* _Input material_:
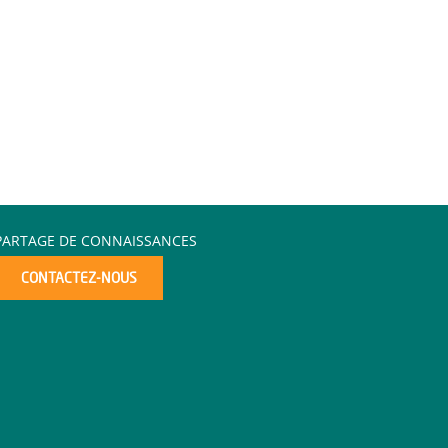
PARTAGE DE CONNAISSANCES
CONTACTEZ-NOUS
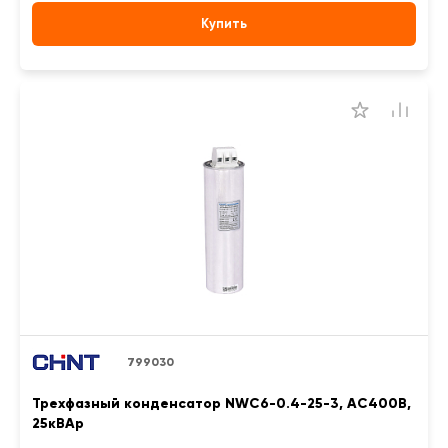
Купить
799030
Трехфазный конденсатор NWC6-0.4-25-3, АС400В,
25кВАр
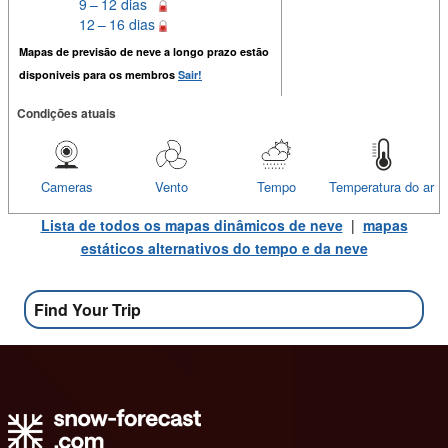
9 – 12 dias
12 – 16 dias
Mapas de previsão de neve a longo prazo estão
disponiveis para os membros
Sair!
Condições atuais
Cameras
Vento
Tempo
Temperatura do ar
Lista de todos os mapas dinâmicos de neve
|
mapas
estáticos alternativos do tempo e da neve
Find Your Trip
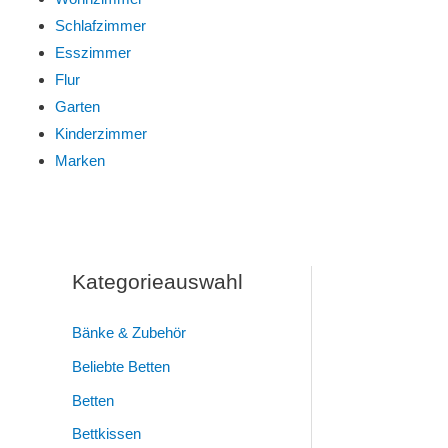
Schlafzimmer
Esszimmer
Flur
Garten
Kinderzimmer
Marken
Kategorieauswahl
Bänke & Zubehör
Beliebte Betten
Betten
Bettkissen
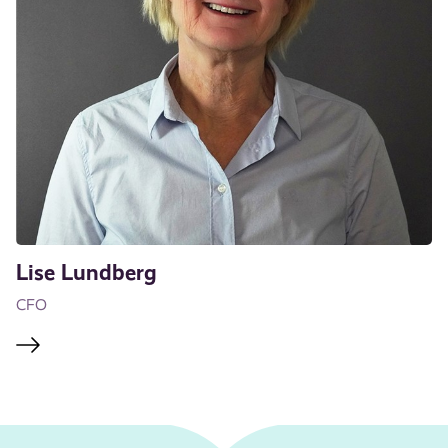
Lise Lundberg
CFO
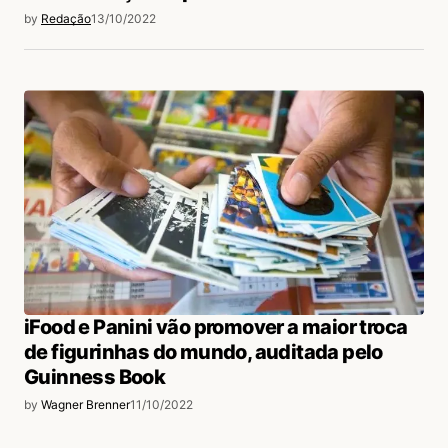
by
Redação
13/10/2022
iFood e Panini vão promover a maior troca
de figurinhas do mundo, auditada pelo
Guinness Book
by
Wagner Brenner
11/10/2022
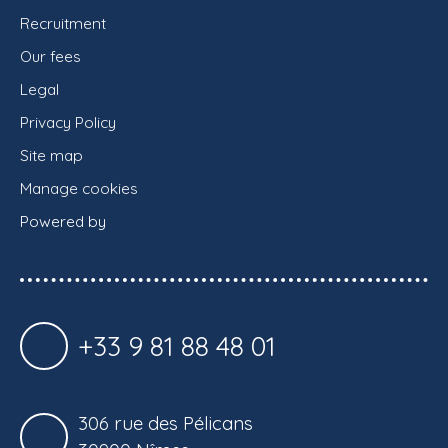
Recruitment
Our fees
Legal
Privacy Policy
Site map
Manage cookies
Powered by
+33 9 81 88 48 01
306 rue des Pélicans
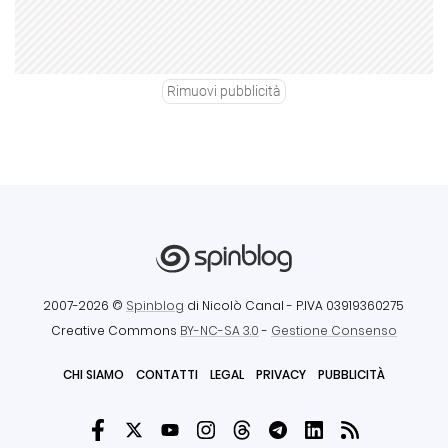
Rimuovi pubblicità
2007-2026 ©
Spinblog
di Nicolò Canal
- P.IVA 03919360275
Creative Commons
BY-NC-SA 3.0
-
Gestione Consenso
CHI SIAMO
CONTATTI
LEGAL
PRIVACY
PUBBLICITÀ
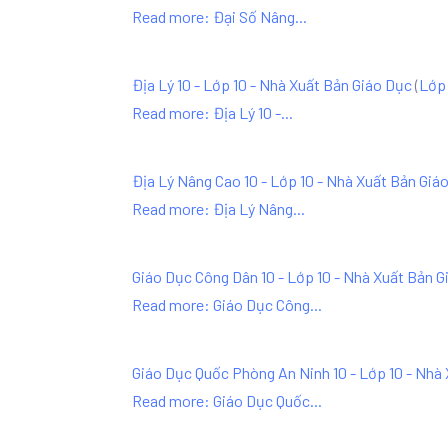
Read more: Đại Số Nâng...
Địa Lý 10 - Lớp 10 - Nhà Xuất Bản Giáo Dục
(
Lớp 
Read more: Địa Lý 10 -...
Địa Lý Nâng Cao 10 - Lớp 10 - Nhà Xuất Bản Giá
Read more: Địa Lý Nâng...
Giáo Dục Công Dân 10 - Lớp 10 - Nhà Xuất Bản G
Read more: Giáo Dục Công...
Giáo Dục Quốc Phòng An Ninh 10 - Lớp 10 - Nhà
Read more: Giáo Dục Quốc...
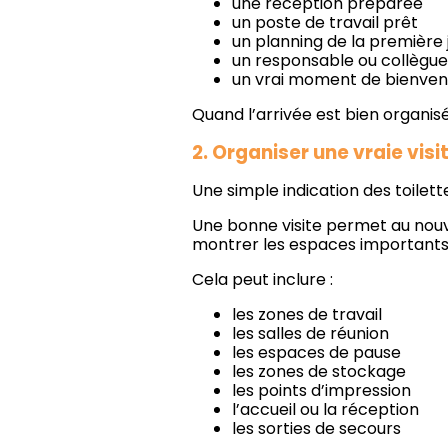
une réception préparée
un poste de travail prêt
un planning de la première
un responsable ou collègue
un vrai moment de bienve
Quand l’arrivée est bien organisée
2. Organiser une vraie visi
Une simple indication des toilette
Une bonne visite permet au nouv
montrer les espaces importants et
Cela peut inclure :
les zones de travail
les salles de réunion
les espaces de pause
les zones de stockage
les points d’impression
l’accueil ou la réception
les sorties de secours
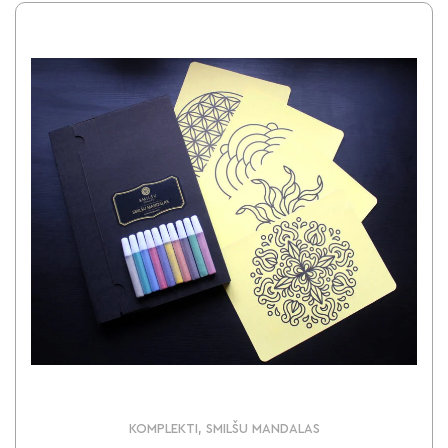
KOMPLEKTI, SMILŠU MANDALAS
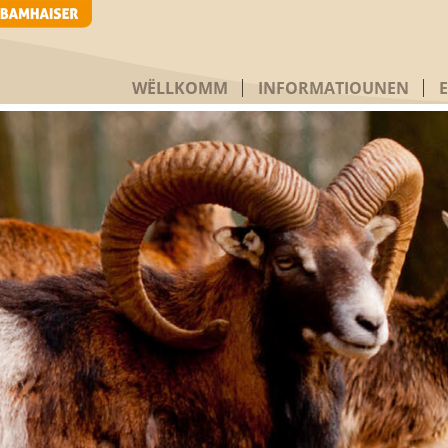
WËLLKOMM
INFORMATIOUNEN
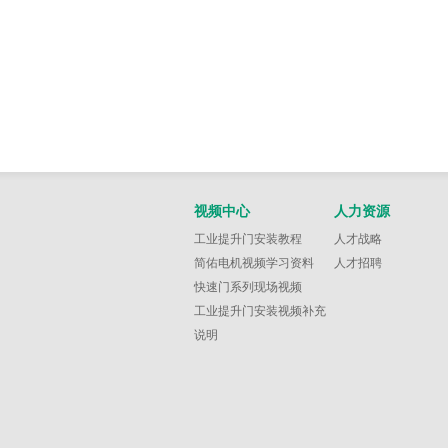
视频中心
人力资源
工业提升门安装教程
人才战略
简佑电机视频学习资料
人才招聘
快速门系列现场视频
工业提升门安装视频补充
说明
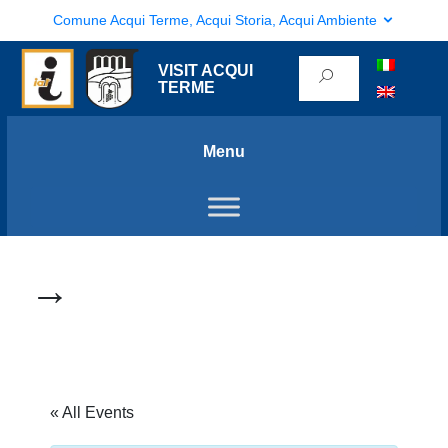
Comune Acqui Terme, Acqui Storia, Acqui Ambiente
VISIT ACQUI
TERME
Menu
→
« All Events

* _Problem description_: Beginning with the first line of the records above, extract each line exactly through the line that holds "Creative Commons", both ends included. Omit pictures.

* _Response_:
PARTAGE DE CONNAISSANCES
CONTACTEZ-NOUS
Купить
799030
Трехфазный конденсатор NWC6-0.4-25-3, АС400В,
25кВАр
9 – 12 dias
12 – 16 dias
Mapas de previsão de neve a longo prazo estão
disponiveis para os membros
Sair!
Condições atuais
Cameras
Vento
Tempo
Temperatura do ar
Lista de todos os mapas dinâmicos de neve
|
mapas
estáticos alternativos do tempo e da neve
Find Your Trip
Schlafzimmer
Esszimmer
Flur
Garten
Kinderzimmer
Marken
Kategorieauswahl
Bänke & Zubehör
Beliebte Betten
Betten
Bettkissen
Lise Lundberg
CFO
by
Redação
13/10/2022
iFood e Panini vão promover a maior troca
de figurinhas do mundo, auditada pelo
Guinness Book
by
Wagner Brenner
11/10/2022
Recruitment
Our fees
Legal
Privacy Policy
Site map
Manage cookies
Powered by
+33 9 81 88 48 01
306 rue des Pélicans
Rimuovi pubblicità
2007-2026 ©
Spinblog
di Nicolò Canal
- P.IVA 03919360275
Creative Commons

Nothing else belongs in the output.